Individuals who lost their jobs in the first period (2010–4) do not appear to be different from those who did so between 2014–8, based on observable characteristics in our sample—see, for example, column 3 in Online Appendix Table C2. This is corroborated by the Brazilian National Household Survey (PNAD), where individuals with job losses in 2012–4 do not have statistically significant differences in age, race, income or education than those who lose jobs in 2014–8 (results available upon request).
Around 23% of children lack information about parental unemployment, primarily due to the underreporting of the father’s employment status, which is missing for 34% of the sample. Nevertheless, the missing share is fairly similar between the treatment and control groups. The difference between groups is not statistically significant (p-value = 0.377), indicating that sample selection is not expected to affect the validity of the estimated effects of parental job loss on parental employment.
Online Appendix Table D2 reports the effects on diagnoses of anxiety, depression, ADHD and CODD. The results are particularly strong for anxiety (0.05, SE 0.02), followed by depression (0.035, SE 0.02). We find no statistically significant impact on ADHD and CODD. However, low statistical power limits our capacity of making strong claims. For instance, at a 95% significance level, we cannot reject the fact that the impact on CODD is as high as 2.5 pps or 40% of the mean.
Online Appendix Table D3 (first two columns) disaggregates this index by internalising and externalising problems. We find substantial impacts on both scores (0.2 and 0.15 SDs, respectively). The same table presents remarkably similar results when measuring internalising and externalising psychopathology using two alternative instruments, the CBCL and the well-known SDQ. The consistency of our results to different rating techniques alleviates concerns about non-random measurement error.
FHS scores are individually computed for each of the following disorders: anxiety, ADHD, OCD, learning disorder and psychosis. Following the protocol used in the screening phase to define at-risk children (those within families severely affected by any of these disorders), we select, for each child, their highest FHS score.
Given the shared genetic risks among several psychiatric disorders, we test for heterogeneous effects using cross-disorder PRSs, which capture polygenic risk for ADHD, autism, bipolar disorder, major depressive disorder and schizophrenia (Cross-Disorder Group of the Psychiatric Genomics Consortium, 2013).

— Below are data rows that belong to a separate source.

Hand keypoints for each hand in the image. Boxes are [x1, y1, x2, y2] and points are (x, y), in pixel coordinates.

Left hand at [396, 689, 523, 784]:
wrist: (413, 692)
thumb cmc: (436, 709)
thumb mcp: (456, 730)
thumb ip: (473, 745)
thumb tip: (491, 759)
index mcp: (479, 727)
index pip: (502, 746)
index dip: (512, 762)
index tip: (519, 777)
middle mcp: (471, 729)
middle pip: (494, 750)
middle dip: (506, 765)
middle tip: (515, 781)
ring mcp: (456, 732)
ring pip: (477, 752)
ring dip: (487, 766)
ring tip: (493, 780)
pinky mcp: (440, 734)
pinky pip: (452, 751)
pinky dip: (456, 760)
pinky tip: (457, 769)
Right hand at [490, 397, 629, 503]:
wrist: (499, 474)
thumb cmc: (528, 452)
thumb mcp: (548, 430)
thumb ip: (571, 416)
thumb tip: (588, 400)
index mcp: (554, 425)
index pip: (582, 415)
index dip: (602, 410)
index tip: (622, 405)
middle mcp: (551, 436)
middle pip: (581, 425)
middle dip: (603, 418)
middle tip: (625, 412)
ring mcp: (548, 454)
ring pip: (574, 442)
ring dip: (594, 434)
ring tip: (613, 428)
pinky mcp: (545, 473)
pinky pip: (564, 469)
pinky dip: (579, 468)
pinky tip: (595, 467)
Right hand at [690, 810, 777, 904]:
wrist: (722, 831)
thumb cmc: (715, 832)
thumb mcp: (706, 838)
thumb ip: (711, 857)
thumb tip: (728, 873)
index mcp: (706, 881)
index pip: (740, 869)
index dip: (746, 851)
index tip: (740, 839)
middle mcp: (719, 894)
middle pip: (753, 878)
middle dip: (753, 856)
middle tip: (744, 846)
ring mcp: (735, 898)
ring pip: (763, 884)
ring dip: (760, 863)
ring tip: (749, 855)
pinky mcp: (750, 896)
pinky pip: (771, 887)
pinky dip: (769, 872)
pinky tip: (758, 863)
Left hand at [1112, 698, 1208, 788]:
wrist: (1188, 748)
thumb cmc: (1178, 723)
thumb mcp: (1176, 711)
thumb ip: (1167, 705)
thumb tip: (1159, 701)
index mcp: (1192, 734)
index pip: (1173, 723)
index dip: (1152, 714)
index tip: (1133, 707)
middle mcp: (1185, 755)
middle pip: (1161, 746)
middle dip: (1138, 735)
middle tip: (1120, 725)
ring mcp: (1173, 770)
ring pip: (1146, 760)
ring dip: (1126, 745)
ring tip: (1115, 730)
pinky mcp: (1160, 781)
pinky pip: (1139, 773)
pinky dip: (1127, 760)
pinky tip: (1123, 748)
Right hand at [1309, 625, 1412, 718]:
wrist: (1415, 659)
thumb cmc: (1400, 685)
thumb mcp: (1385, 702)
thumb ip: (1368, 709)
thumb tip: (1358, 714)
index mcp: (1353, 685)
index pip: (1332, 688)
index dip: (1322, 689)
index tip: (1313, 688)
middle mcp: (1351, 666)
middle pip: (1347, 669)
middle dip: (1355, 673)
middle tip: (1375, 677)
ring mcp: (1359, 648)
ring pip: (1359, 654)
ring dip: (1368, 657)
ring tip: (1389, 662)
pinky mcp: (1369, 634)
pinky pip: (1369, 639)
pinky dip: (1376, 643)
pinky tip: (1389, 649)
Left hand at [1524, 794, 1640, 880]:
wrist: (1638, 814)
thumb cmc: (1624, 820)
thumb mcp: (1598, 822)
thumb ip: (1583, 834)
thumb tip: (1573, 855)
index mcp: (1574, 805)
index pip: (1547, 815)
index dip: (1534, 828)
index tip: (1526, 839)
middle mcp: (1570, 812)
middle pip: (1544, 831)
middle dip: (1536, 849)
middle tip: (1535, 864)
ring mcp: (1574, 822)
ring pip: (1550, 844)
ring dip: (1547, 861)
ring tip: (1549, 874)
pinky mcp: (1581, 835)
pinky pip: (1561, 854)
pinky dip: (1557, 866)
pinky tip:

While we lack data on the fathers’ PRSs, we demonstrate that interacting parental job loss with the mothers’ PRSs does not significantly affect our estimates for the heterogeneous treatment effects based on children’s PRSs. Additionally, conditioning on FHS scores does not alter the results. Therefore, our estimates likely capture the impact of adverse economic shocks on children’s mental health based on their genetic make-up rather than environmental factors correlated with the parental risk of developing psychiatric disorders.